Swimming pool: water disinfection makes the virus inactive
Summer is fast approaching and temperatures are rising. Result: the urge to swim is growing. But is it very prudent in this period of the Covid-19 epidemic? The French Research Institute for the Exploitation of the Sea (Ifremer) had already carried out analyzes in the seawater of French maritime facades and had found no trace of the virus in the samples taken. What about swimming pools?

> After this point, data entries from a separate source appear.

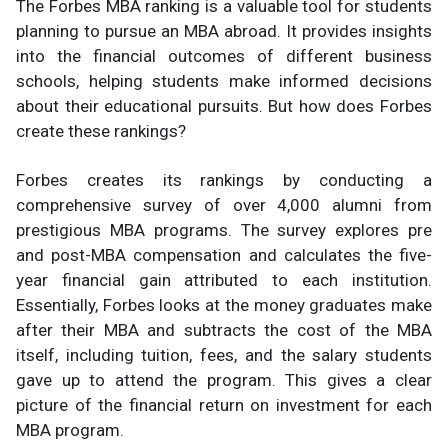
The Forbes MBA ranking is a valuable tool for students
planning to pursue an MBA abroad. It provides insights
into the financial outcomes of different business
schools, helping students make informed decisions
about their educational pursuits. But how does Forbes
create these rankings?
Forbes creates its rankings by conducting a
comprehensive survey of over 4,000 alumni from
prestigious MBA programs. The survey explores pre
and post-MBA compensation and calculates the five-
year financial gain attributed to each institution.
Essentially, Forbes looks at the money graduates make
after their MBA and subtracts the cost of the MBA
itself, including tuition, fees, and the salary students
gave up to attend the program. This gives a clear
picture of the financial return on investment for each
MBA program.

Covid-19: the importance of barrier gestures
In an opinion dated April 24, the High Council of Public Health (HCSP) indicated that no study concerning the survival of the coronavirus in swimming pools was available. The health authority nevertheless specified that the pool water did not appear to be “a good place for the survival and development of viruses. Viruses that have an envelope – influenza viruses or viruses of the coronavirus family – are too fragile and survive too short a time in the outside environment to be transmitted in swimming pools”.

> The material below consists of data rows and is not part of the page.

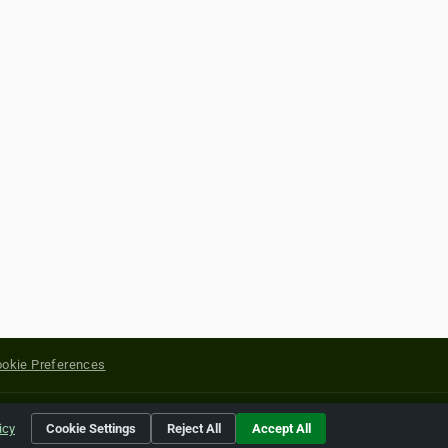
okie Preferences
yright of their respective holders.
icy
Cookie Settings
Reject All
Accept All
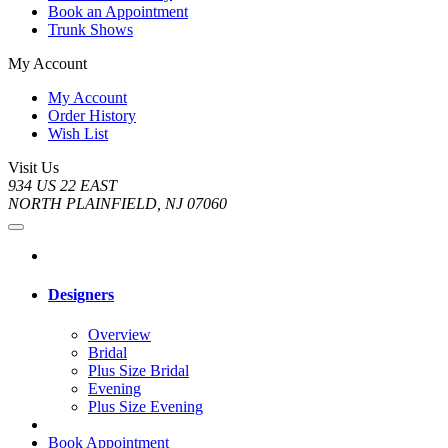
Book an Appointment
Trunk Shows
My Account
My Account
Order History
Wish List
Visit Us
934 US 22 EAST
NORTH PLAINFIELD, NJ 07060
Designers
Overview
Bridal
Plus Size Bridal
Evening
Plus Size Evening
Book Appointment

A report from the Spanish Supreme Council for Scientific Research published last May indicates that “in swimming pools and spas, where the use of disinfecting agents is widely established in order to avoid microbial contamination of water by the influx of users, the residual concentration of the agent of disinfection present in the water it should be sufficient for the inactivation of the virus “. In other words, swimming pool waters are usually treated with chlorine, which helps to eliminate the coronavirus.
The Spanish institution ensures that moreover “The main way to transmission du Sars-CoV-2 in beaches, rivers, lakes and swimming pools is respiratory secretions generated by coughing, sneezing and person-to-person contact “.